Texas commercial photographer Kirk Tuck’s The Visual Science Lab is one of the better snap-salesman-waxes-philosophical blogs, usually well worth a read. Last month, though, he posted a screed that perpetuates a beloved but, I think, wholly bogus myth: that photography is a kind of athletic knack, and that you’ll get better at it if you practice every day.
Tuck, an avid swimmer, dutifully notes the hours and hours that competitive swimmers train, then opines:
…many photographers don’t get that constant practice is really required to perform photography well… I think photography is every bit as demanding as competitive swimming but in a different way.
And, in the comments, the fanboys went wild with admiration. Photography buffs generally do, for anything that smacks of a clear-cut prescription: Do X and you’ll get Y. Besides, it’s such a commonsense-sounding notion, one so full of homespun virtue: Practice makes perfect.
Or does it?
Tuck may have his swimmers, but I recall an anecdote from 1986 about piano virtuoso Vladimir Horowitz, who — at the age of 83 — had just performed a brilliantly successful recital in Moscow. Asked by a reporter how many hours a day he had practiced for his triumph, Horowitz is said to have replied: “Practice? Oh, I did that when I was young.”
Of course, few of us are photo-Horowitzes… but on the other hand photography isn’t nearly as physical as piano-playing, let alone swimming. Yeah, facile gear-handling may help you get more decent shots in genres such as street, sports, or wildlife — but it isn’t necessarily going to make any one of those shots any better. On a strict qualitative level, the final photograph doesn’t look any different whether you slicked into the right settings instantly, or bumbled around for an hour first.

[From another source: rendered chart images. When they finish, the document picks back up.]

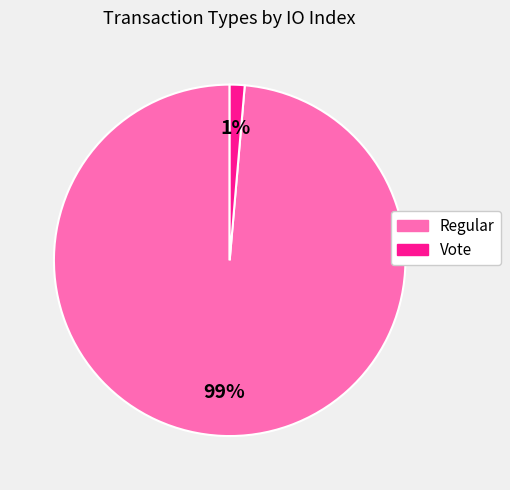

Does Regular represent more than half of the total?

Yes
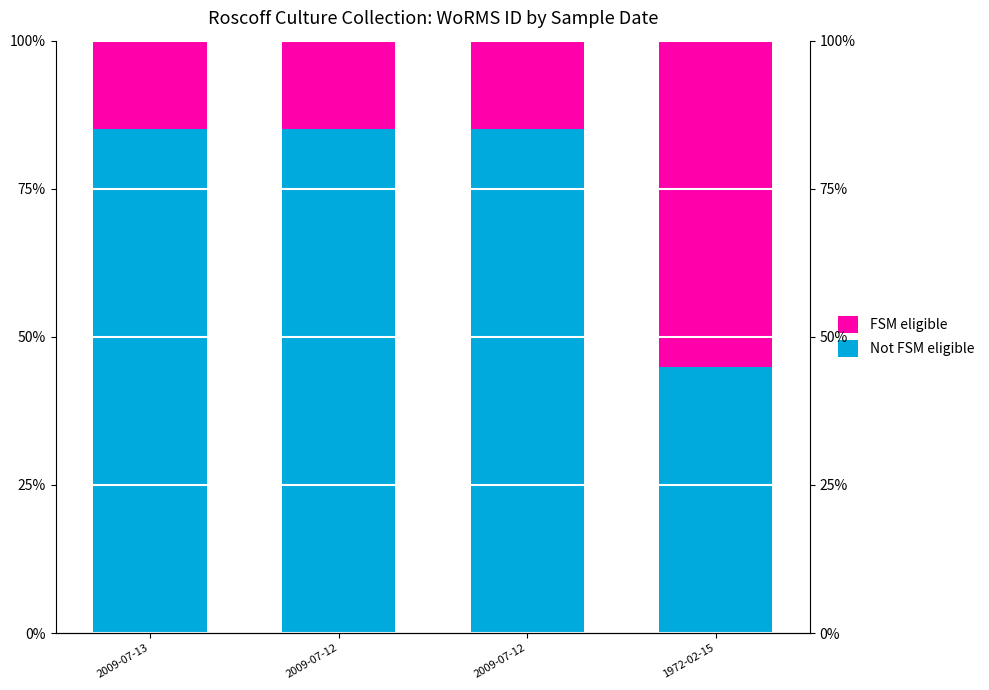

True or false: Not FSM eligible has a value of 85.0 at 2009-07-12.

True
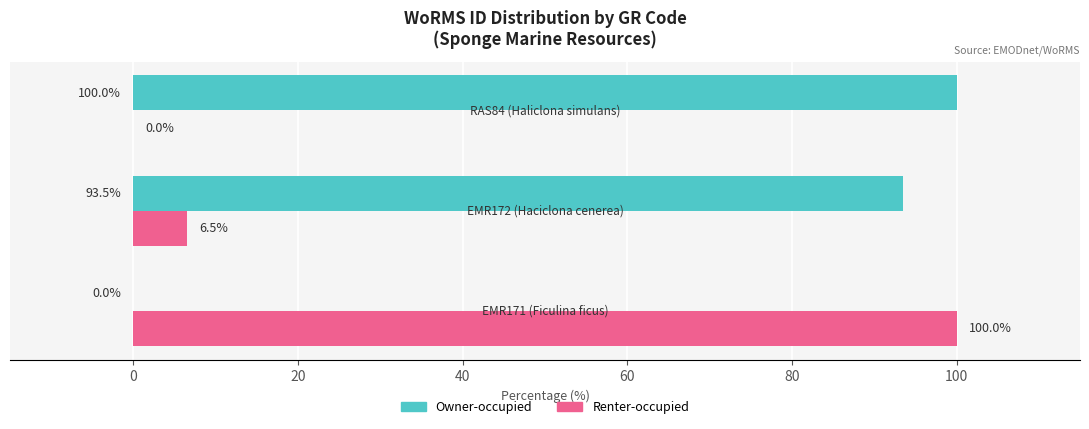

What is the sum of all Owner-occupied values?

193.5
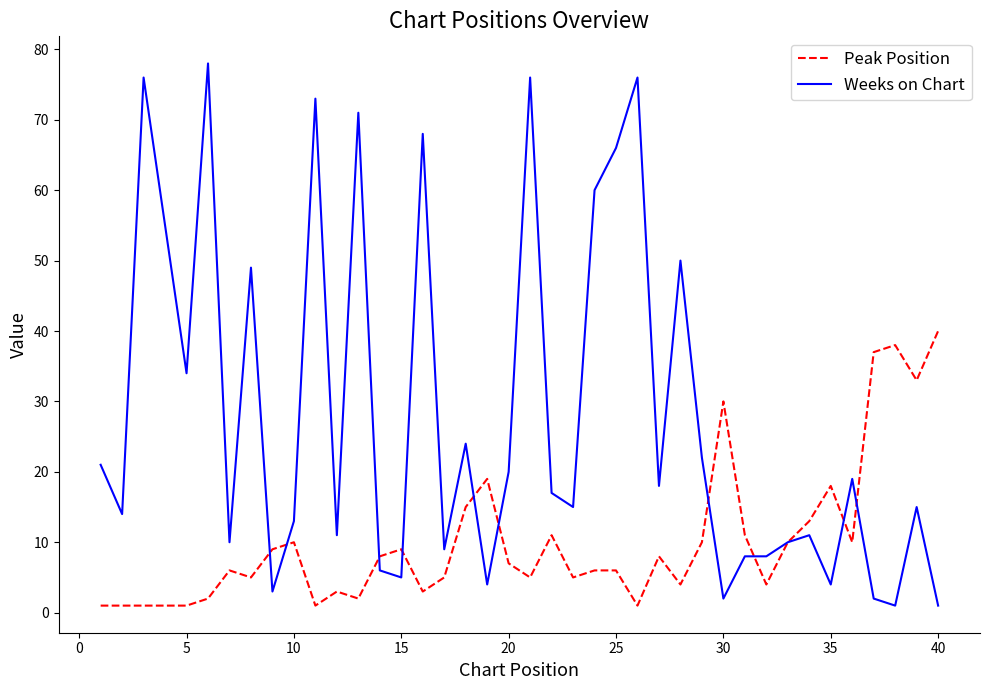

Rank the series by their maximum value, from lowest to highest.

Peak Position, Weeks on Chart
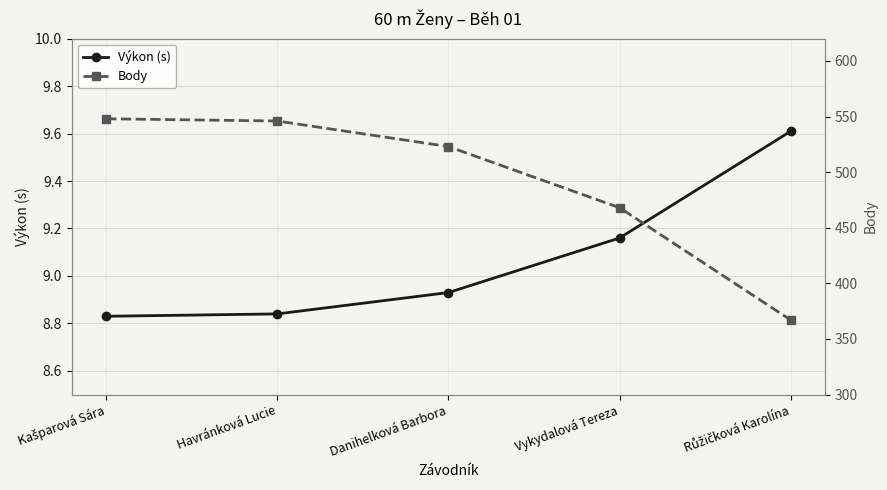

Reading left to right, transcribe all the data shown in this chart.

Výkon (s): 8.8	8.8	8.9	9.2	9.6
Body: 548.0	546.0	523.0	468.0	367.0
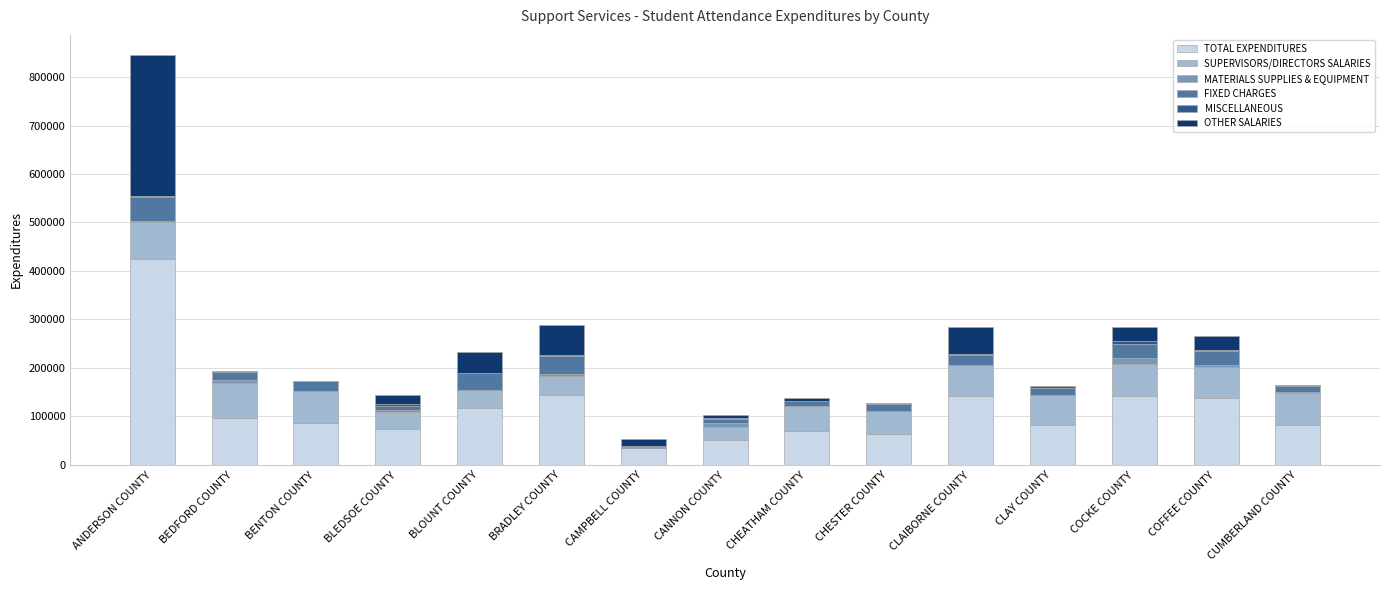

At which label does TOTAL EXPENDITURES reach its peak?

ANDERSON COUNTY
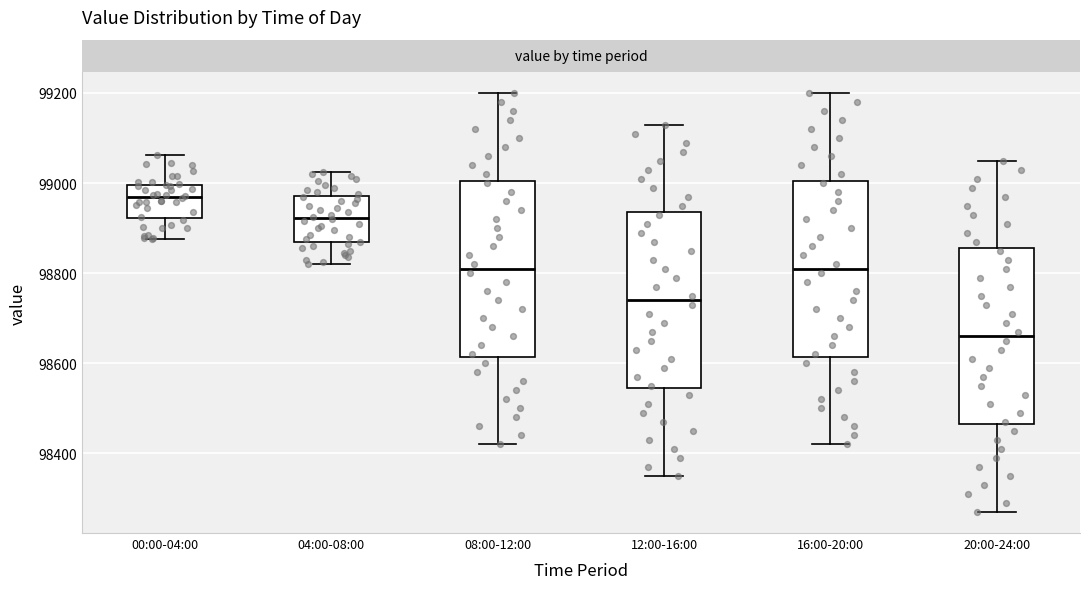

Reading left to right, transcribe this box plot: for each box, give where its median line is, the range the box spans, and where its two whiskers end, as read against the y-axis. The values are not printed on the chart, so give them approximately, as read against the axis.

00:00-04:00: median 98960, box 98920 to 99000, whiskers 98880 to 99060
04:00-08:00: median 98920, box 98860 to 98980, whiskers 98820 to 99020
08:00-12:00: median 98820, box 98620 to 99000, whiskers 98420 to 99200
12:00-16:00: median 98740, box 98540 to 98940, whiskers 98360 to 99140
16:00-20:00: median 98820, box 98620 to 99000, whiskers 98420 to 99200
20:00-24:00: median 98660, box 98460 to 98860, whiskers 98280 to 99060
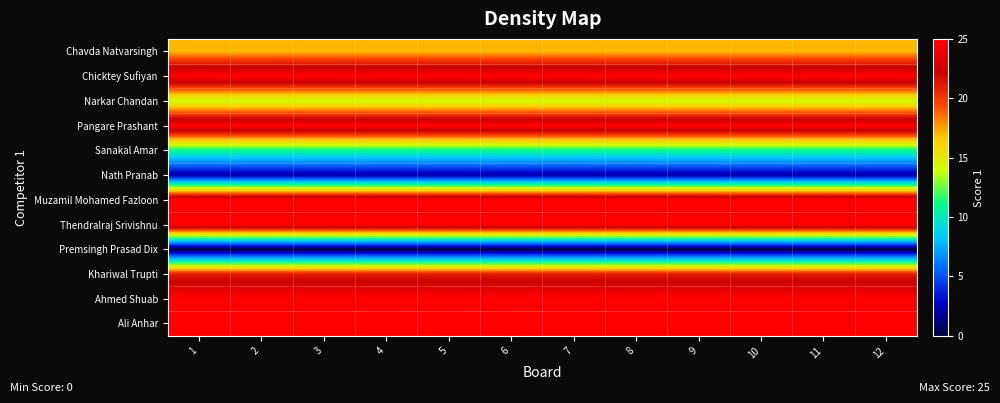

What is the total value across all series at 2?

215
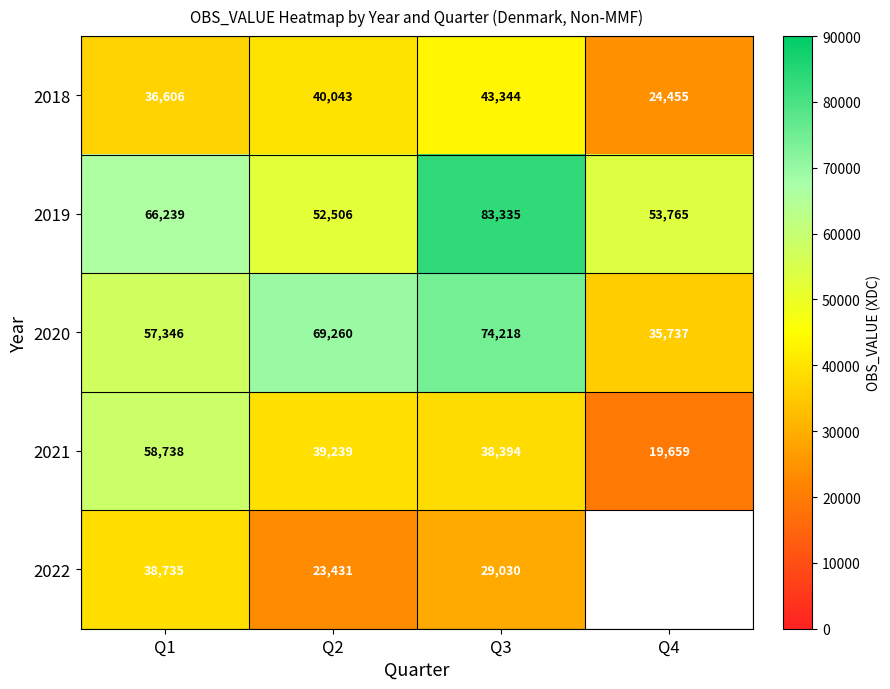

Which label corresponds to the smallest value in the chart?

Q4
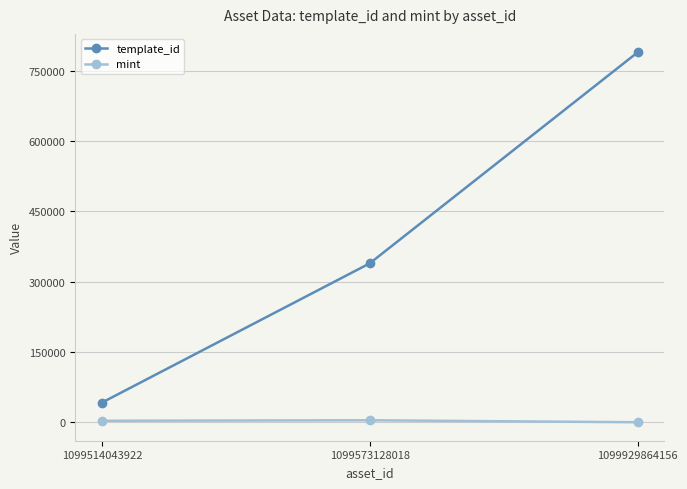

What is the value of the template_id point at the 3rd from the left?

788866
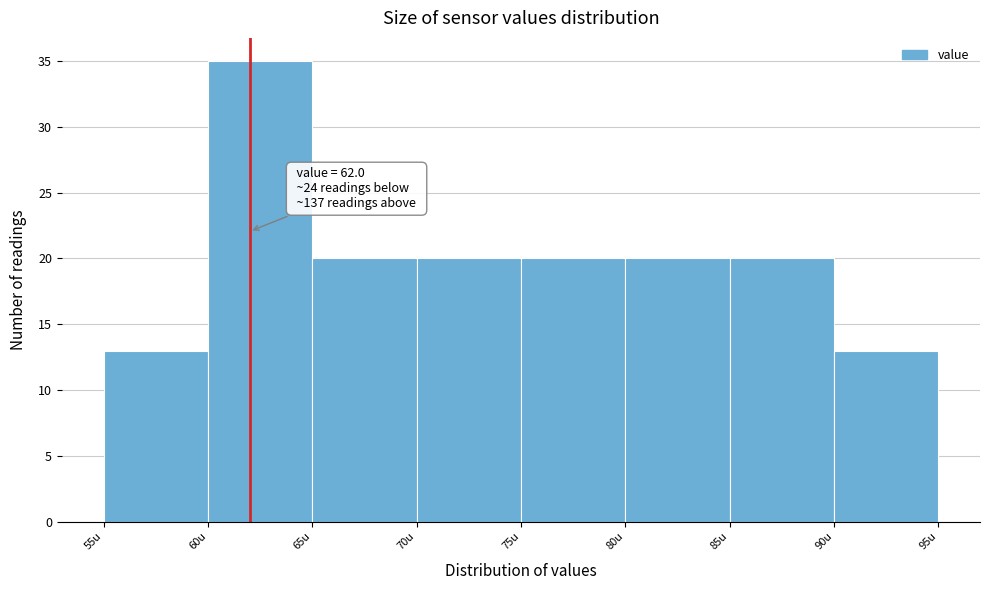

Over which range of the x-axis is the bar tallest?

60 to 65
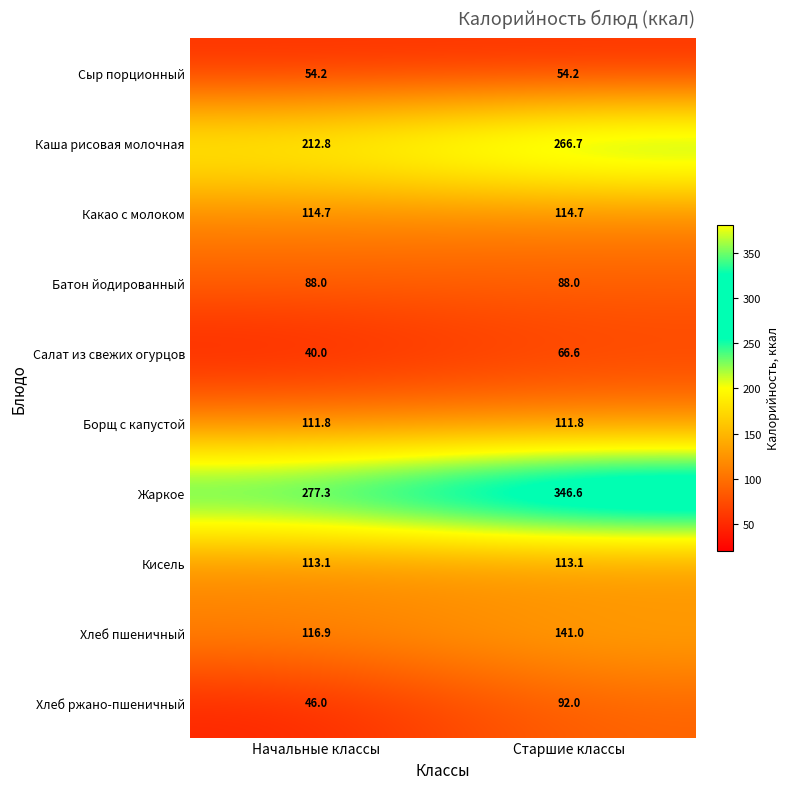

Which series changed the most between Начальные классы and Старшие классы?

Жаркое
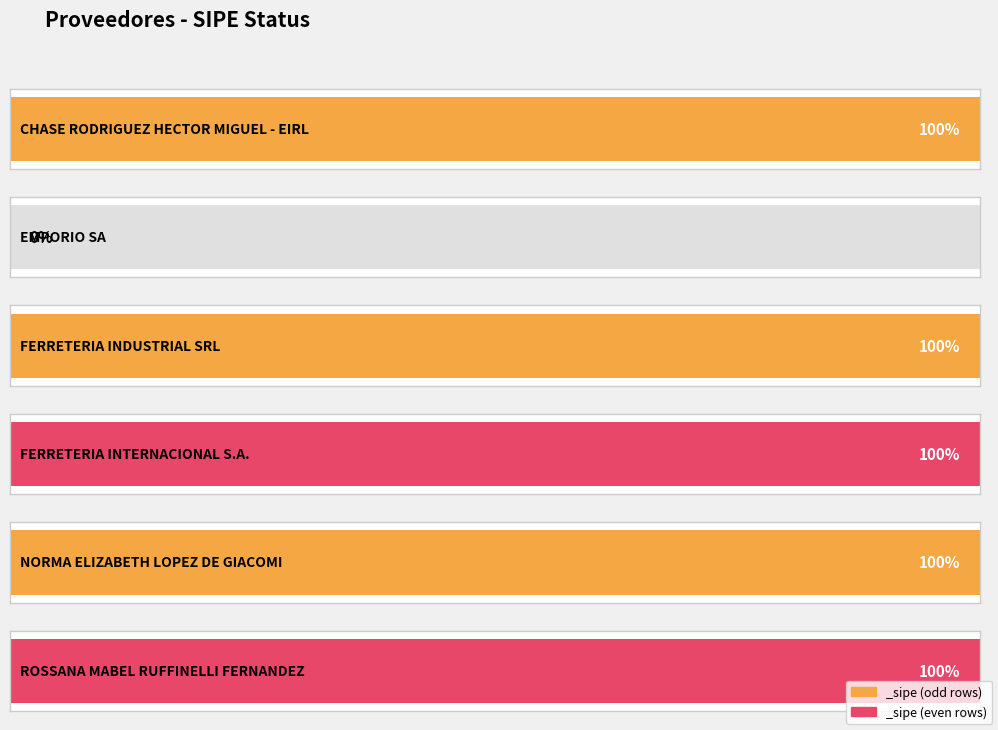

The value at EMPORIO SA is -1. True or false?

False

But isn’t it safe to say that, even if it doesn’t help, at least practice does’t hurt? Even of that I’m not so sure, and again it’s because of Tuck’s post.
Tuck closed with a numbered list of exercises (and if there’s one thing the fanboys love more than a clear-cut prescription, it’s a numbered list of them.) In all honesty, a lot of them are rather good. But then there’s that dear old chestnut: “Like eating, breathing and swimming, do it everyday.”
He meant “every day,” but hey, he’s not a professional writer. And at the time I read his post, I wasn’t feeling picky; in fact, I was feeling a little desperate, and in the mood to try something that might give me the illusion of Making Progress in My Personal Work. So I decided to jump in the pool and make a picture every day.
The first day, August 1, I let it go until evening. Then I decided to make a picture of something I had noticed many times before, the pattern of shadows that the streetlight outside makes on my bedroom wall. I figured out how to shoot it, set up a camera and tripod, and clicked off a few frames. It was kind of fun.
The second evening I had been using my iPad, and decided to make a photo about that. Again, I figured out what to do, set up gear, and did it. Check.

The third evening, though, it hit me like a ton of Steinways that my two days’ worth of pictures were bupkis. They were mildly decorative little things, but completely trivial. I had just been going through the motions for the sake of going through them.
By practicing, all I was training myself to do was make photographs I didn’t care about.
Did I really want to do that? I didn’t. So I stopped.
My two days on the Tuck training regimen weren’t a complete waste of time, though. At least the experience clarified for me that the only thing I really like about photography is that it’s a way to make pictures that mean something to me.
Practicing how NOT to do that? No, thanks… I’m with Horowitz on this one.